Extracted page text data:
──────────
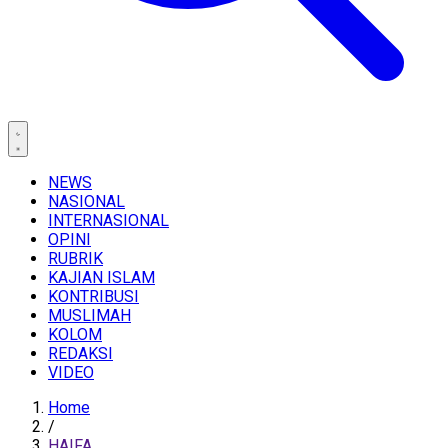
NEWS
NASIONAL
INTERNASIONAL
OPINI
RUBRIK
KAJIAN ISLAM
KONTRIBUSI
MUSLIMAH
KOLOM
REDAKSI
VIDEO
Home
/
HAIFA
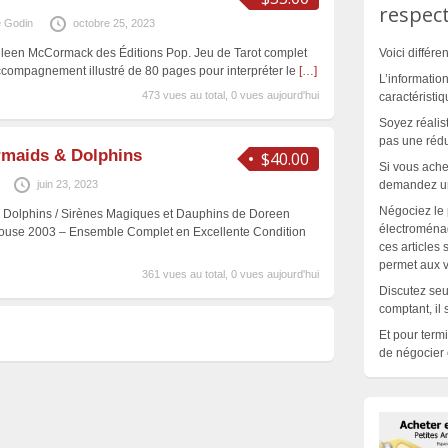
respect
 Godin
octobre 25, 2023
athleen McCormack des Éditions Pop. Jeu de Tarot complet
Voici différe
ccompagnement illustré de 80 pages pour interpréter le
[…]
L’informatio
473 vues au total, 0 vues aujourd'hui
caractéristiq
Soyez réali
pas une réduc
rmaids & Dolphins
$40.00
Si vous ach
juin 23, 2023
demandez un 
Négociez le p
 Dolphins / Sirènes Magiques et Dauphins de Doreen
électroména
House 2003 – Ensemble Complet en Excellente Condition
ces articles
permet aux v
361 vues au total, 0 vues aujourd'hui
Discutez seu
comptant, il 
Et pour term
de négocier e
──────────
*Task prompt*. Every line of the entries above that includes "vues" should be copied.

*Output for this task*.
473 vues au total, 0 vues aujourd'hui
361 vues au total, 0 vues aujourd'hui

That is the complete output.